Let’s get into the Social Q’s questions. What were your early social media experiences?

I was on AIM and MySpace. I was on Tumblr a lot. My name on AIM was JamesProngs101 because I loved Harry Potter. I was really big into Live Journal. I was a Xanga boy. Any place I could really express my freak and find people to match it, I was there. I really cry about the fact that I was a Neopets billionaire. The Sims kind of knocked Neopets out.

Do you look in the DMs request folder on Instagram?

I do, mainly because I found out that Missy Elliott had messaged me and I had missed it. And when Nicole Richie mentioned me in a story, I didn’t know that it had happened. I should have already been following Nicole Richie—that was on me. So now I check it almost daily.

Do you ever unplug and take breaks?

I try to. When I write, I have to put my phone away and turn on airplane mode. Although sometimes, I do write on TikTok Live. When I do that, I feel if I fail at getting something down, the kids will see and they’ll be like, “Oh, writing’s impossible.” So I’m like, “No, I can do it for the kids.”

What is your favorite platform at the moment?

The minute you’re about to get any level of celebrity, someone should be like, “Sorry, it’s illegal for you to have Twitter now.” It’s so bad to have that many people able to comment on you in really vile ways. That being said, I think that because I’m a wordsmith, I can’t lie about the fact that Twitter—I will never call it that other name—will still have a chokehold on me.

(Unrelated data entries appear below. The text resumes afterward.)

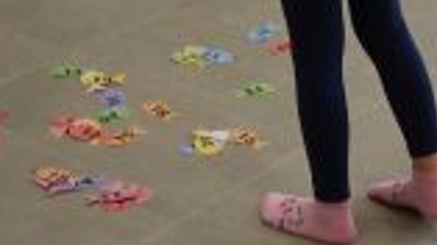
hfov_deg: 15.3
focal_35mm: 137
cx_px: 482
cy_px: -107
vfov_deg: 8.7
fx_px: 1586
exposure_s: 1/50
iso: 125
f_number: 2.8
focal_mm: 11.56
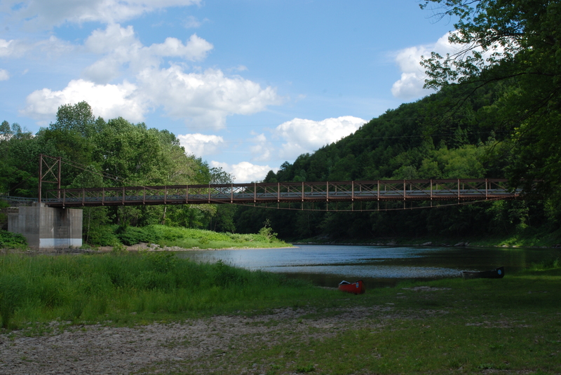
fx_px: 795
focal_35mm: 51
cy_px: 188
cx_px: 280
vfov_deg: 26.5
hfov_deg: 38.8
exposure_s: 1/125
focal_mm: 34
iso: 250
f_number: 16
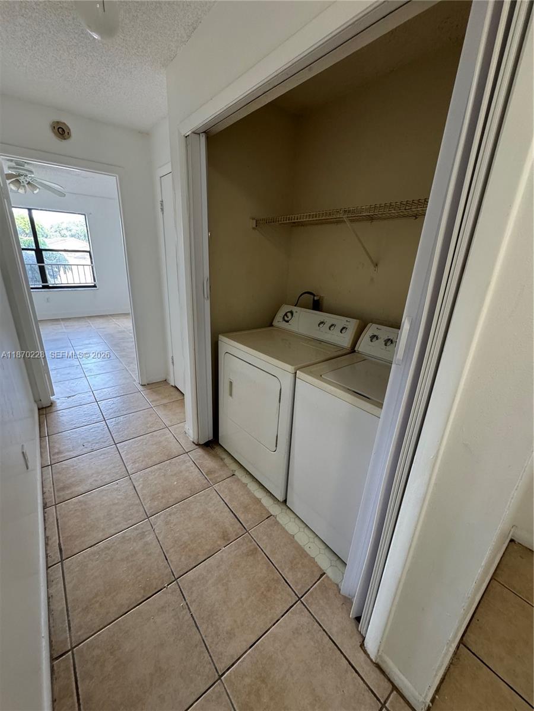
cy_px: 356
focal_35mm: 14
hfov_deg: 85.7
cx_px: 267
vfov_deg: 102.1
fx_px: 288
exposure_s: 1/60
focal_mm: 2.22
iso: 320
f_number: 2.2
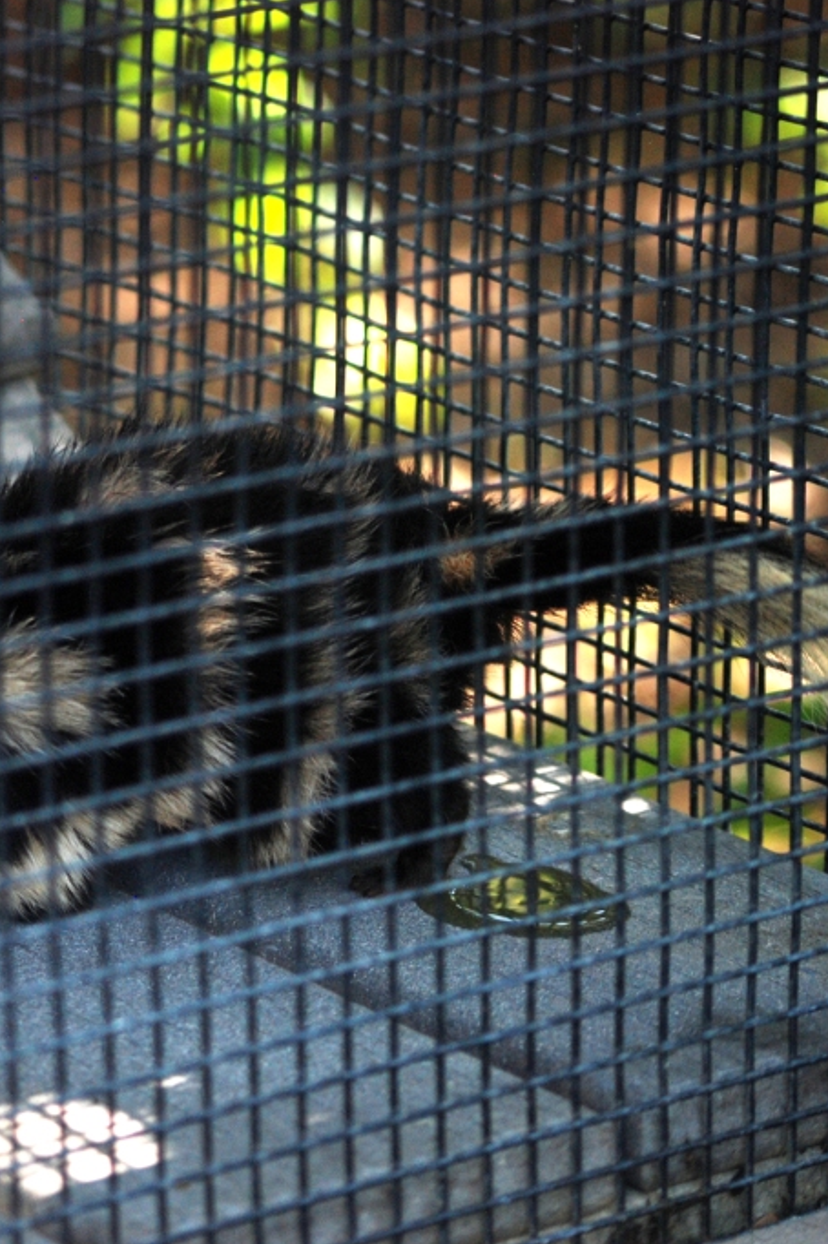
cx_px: 86
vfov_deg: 11.1
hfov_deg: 7.4
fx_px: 6388
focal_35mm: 185
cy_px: 623
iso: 400
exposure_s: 1/160
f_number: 4
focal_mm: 82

Are you offended if someone blocks you?

I am offended when people block me. The only time I ever get upset is when someone is being ungenerous in a representation of a moment that was real, and using the platform they have to fully lie on the Internet in a negative way about me or any of the work I’ve done. That makes me feel crazy. If someone gives a really funny read, only an uninteresting gay person would be offended by that. I would like to think that people know that I’m an interesting gay person, so I don’t mind if you read me a little bit. It’s funny.